In order to re-enforce the economic drivers that attract both franchisors and franchisees to franchising and reduce the inherent consequential risk to an appropriate level, Abell recommends that franchise agreements have mandatory clauses imposed on them.
Franchisees must not challenge the franchisor’s intellectual property, the implementation of the business format, not compete with the franchisor during the term, and for a reasonable period thereafter allow the franchisor the right to purchase the franchisee’s business on termination, allow termination for cause without compensation, allow the franchisor pre-emptive right of purchase, impose a duty of confidentiality, and purchase tied goods and services from the franchisor or its nominated suppliers.
In return, the franchisor should have mandatory obligations. It must be the owner of, or have the right to, licence the intellectual property rights on which the franchise is based, provide a reasonable level of training, refrain from encroachment, allow the franchisee the right to sell its business (subject to the franchisor’s pre-emptive right), and not supply goods or services to the franchisee at over-inflated prices or which are unfit for purpose.
In order to take account of the franchise agreement’s long term and changing nature, Abell proposes that unconscionable behaviour must be prohibited.
Unconscionable conduct is conduct showing no regard for conscience, or that is irreconcilable with what is objectively right or reasonable, taking into account the best interests of the franchise network before those of individual franchisees and the franchisor.
In order to increase certainty, details of the grounds upon which unconscionability will be judged, and examples of what amounts to unconscionable conduct should be given in the directive.
Radical new approach
Abell says: “I am advocating an entirely new and radical approach to the regulation of franchising. Most jurisdictions fail to recognise the hugely positive impact that franchising can have on both businesses and national economies.

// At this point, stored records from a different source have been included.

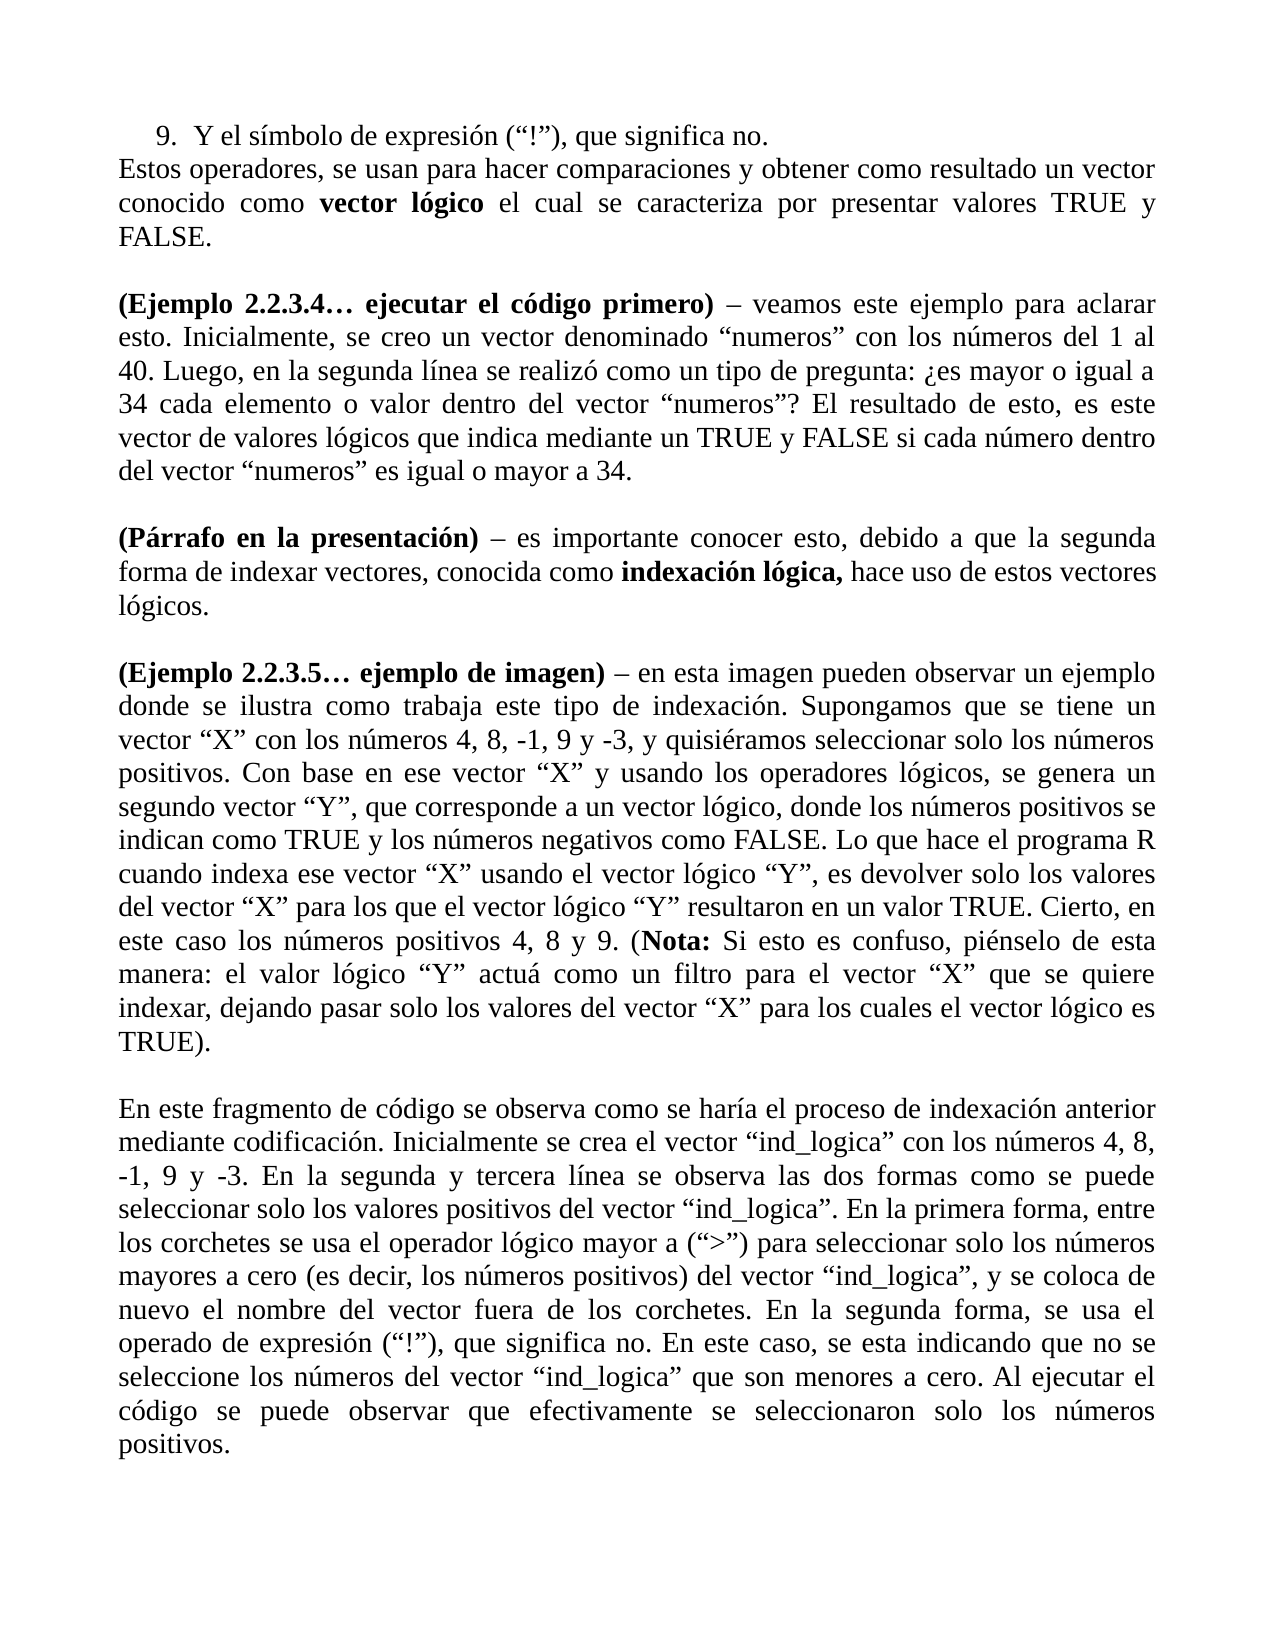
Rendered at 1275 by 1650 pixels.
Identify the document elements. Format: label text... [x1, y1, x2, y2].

text Estos operadores, se usan para hacer comparaciones y obtener como resultado un vector conocido como vector lógico el cual se caracteriza por presentar valores TRUE y FALSE. [118, 152, 1157, 252]
text (Ejemplo 2.2.3.4… ejecutar el código primero) – veamos este ejemplo para aclarar esto. Inicialmente, se creo un vector denominado “numeros” con los números del 1 al 40. Luego, en la segunda línea se realizó como un tipo de pregunta: ¿es mayor o igual a 34 cada elemento o valor dentro del vector “numeros”? El resultado de esto, es este vector de valores lógicos que indica mediante un TRUE y FALSE si cada número dentro del vector “numeros” es igual o mayor a 34. [118, 286, 1157, 487]
list Y el símbolo de expresión (“!”), que significa no. [156, 118, 1157, 152]
text (Párrafo en la presentación) – es importante conocer esto, debido a que la segunda forma de indexar vectores, conocida como indexación lógica, hace uso de estos vectores lógicos. [118, 521, 1157, 621]
text (Ejemplo 2.2.3.5… ejemplo de imagen) – en esta imagen pueden observar un ejemplo donde se ilustra como trabaja este tipo de indexación. Supongamos que se tiene un vector “X” con los números 4, 8, -1, 9 y -3, y quisiéramos seleccionar solo los números positivos. Con base en ese vector “X” y usando los operadores lógicos, se genera un segundo vector “Y”, que corresponde a un vector lógico, donde los números positivos se indican como TRUE y los números negativos como FALSE. Lo que hace el programa R cuando indexa ese vector “X” usando el vector lógico “Y”, es devolver solo los valores del vector “X” para los que el vector lógico “Y” resultaron en un valor TRUE. Cierto, en este caso los números positivos 4, 8 y 9. (Nota: Si esto es confuso, piénselo de esta manera: el valor lógico “Y” actuá como un filtro para el vector “X” que se quiere indexar, dejando pasar solo los valores del vector “X” para los cuales el vector lógico es TRUE). [118, 655, 1157, 1057]
text En este fragmento de código se observa como se haría el proceso de indexación anterior mediante codificación. Inicialmente se crea el vector “ind_logica” con los números 4, 8, -1, 9 y -3. En la segunda y tercera línea se observa las dos formas como se puede seleccionar solo los valores positivos del vector “ind_logica”. En la primera forma, entre los corchetes se usa el operador lógico mayor a (“>”) para seleccionar solo los números mayores a cero (es decir, los números positivos) del vector “ind_logica”, y se coloca de nuevo el nombre del vector fuera de los corchetes. En la segunda forma, se usa el operado de expresión (“!”), que significa no. En este caso, se esta indicando que no se seleccione los números del vector “ind_logica” que son menores a cero. Al ejecutar el código se puede observar que efectivamente se seleccionaron solo los números positivos. [118, 1091, 1157, 1460]
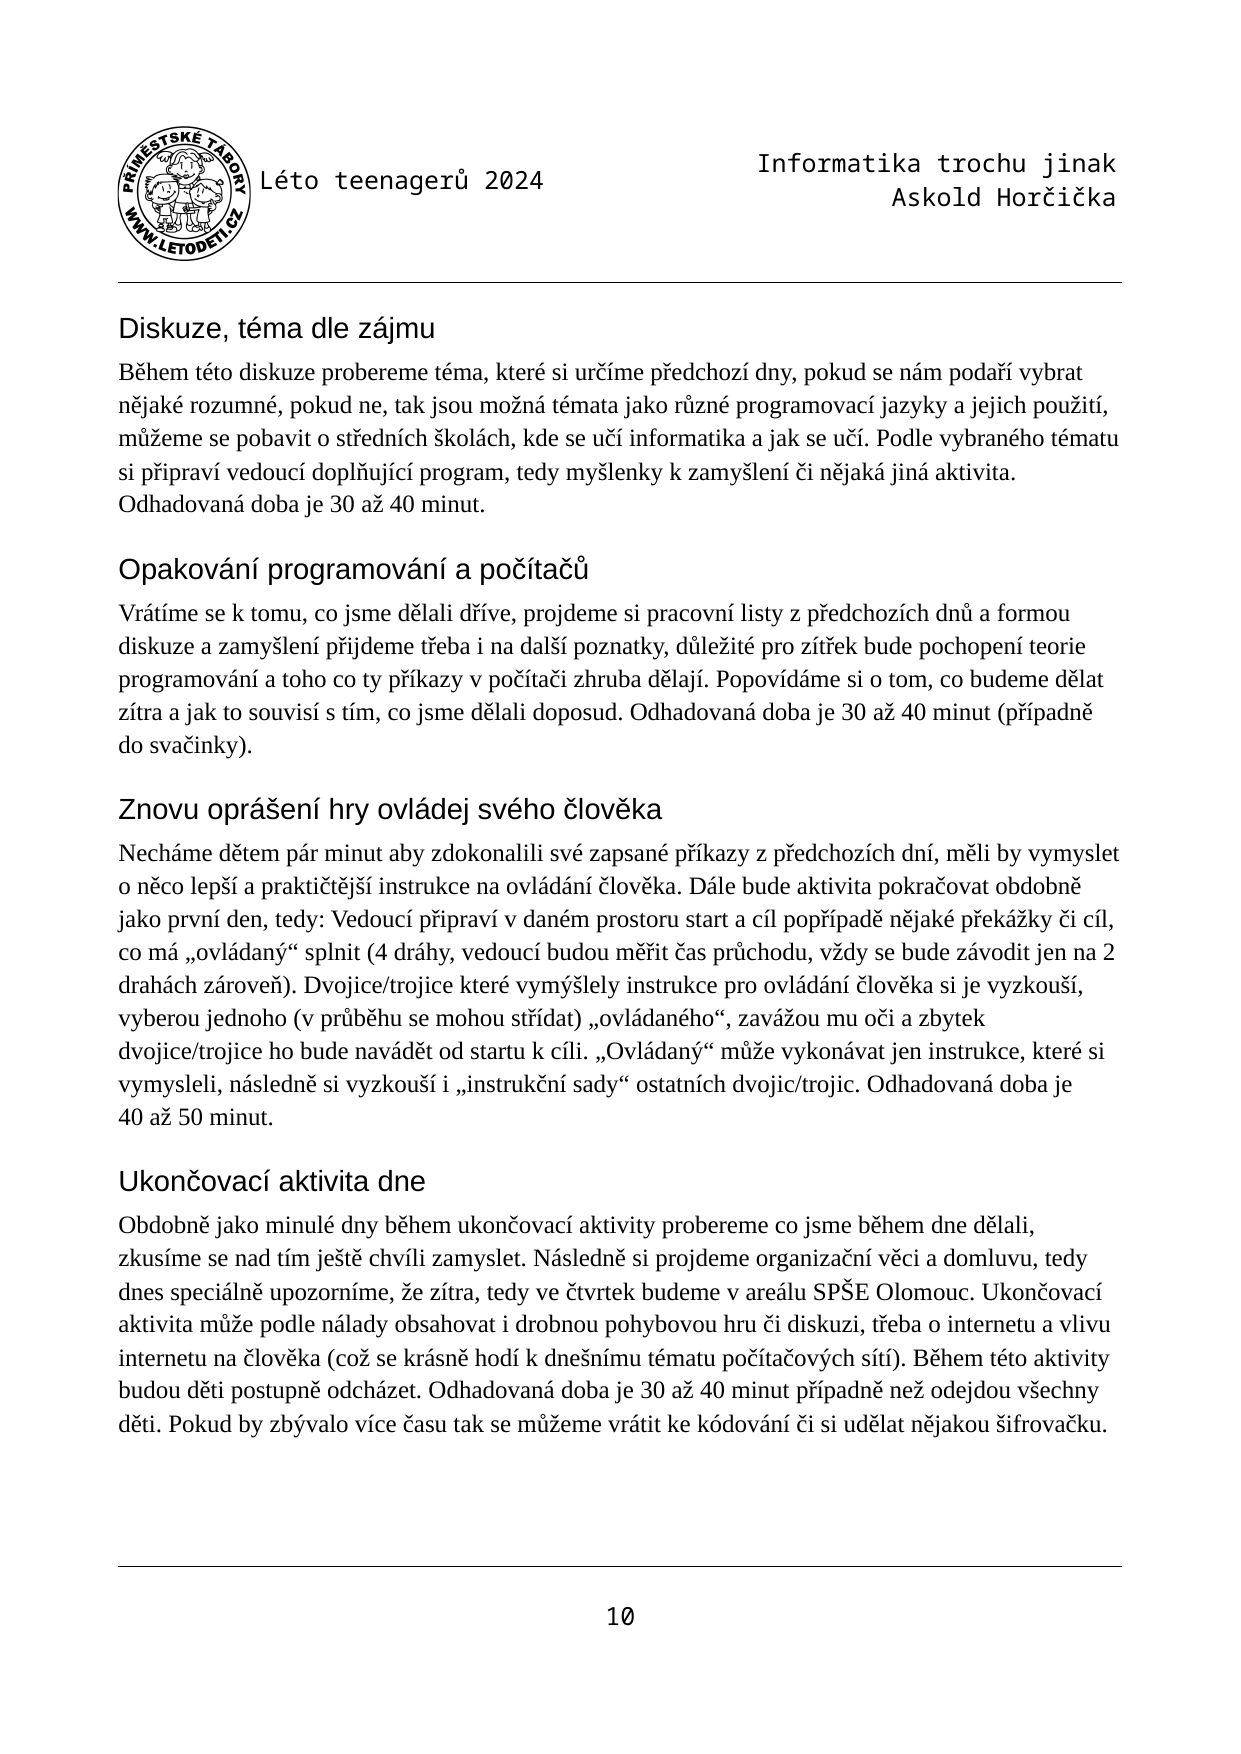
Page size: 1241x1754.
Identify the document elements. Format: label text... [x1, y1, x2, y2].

“Their laws impose far too much of a burden on franchisors. They do not actively encourage companies to use franchising as a route to market – a route that allows them to grow with a much lower capital requirement and without the need for complex and expensive human resource management structures and a route that allows them to access strongly incentivised, high quality management with a good knowledge of the local market.
“They use too much stick and not enough carrot. The regime that I am proposing actively promotes the use of franchising by companies so that it can fulfil its potential to contribute significantly to the EU’s economy.
“Particularly in these harsh economic times, the legal systems in the EU should be encouraging companies to expand across member state borders, rather than becoming barriers to economic growth,” Abell concludes.
The leading U.S. franchise lawyer and chair of the International Bar Association’s Franchising Committee, John Baer, is clear that Abell’s thesis is “a monumental and definitive work.”
Baer, a partner in the Chicago office of U.S. law firm, Greensfelder, Hemker & Gale states: “Dr. Mark Abell’s thesis is not only the leading contribution to the academic study of franchising in the EU, but the paper convincingly demonstrates how franchising has failed to fulfil its potential in the EU due in part to the regulatory environment, and calls for a re-engineering of that EU regulatory environment.
“This paper is a significant achievement; it is unusual for a leading practitioner to also have devoted the time and energy needed to produce a paper meeting the high standards of academia. This is a must read for the serious student of franchising in the EU,” says Baer.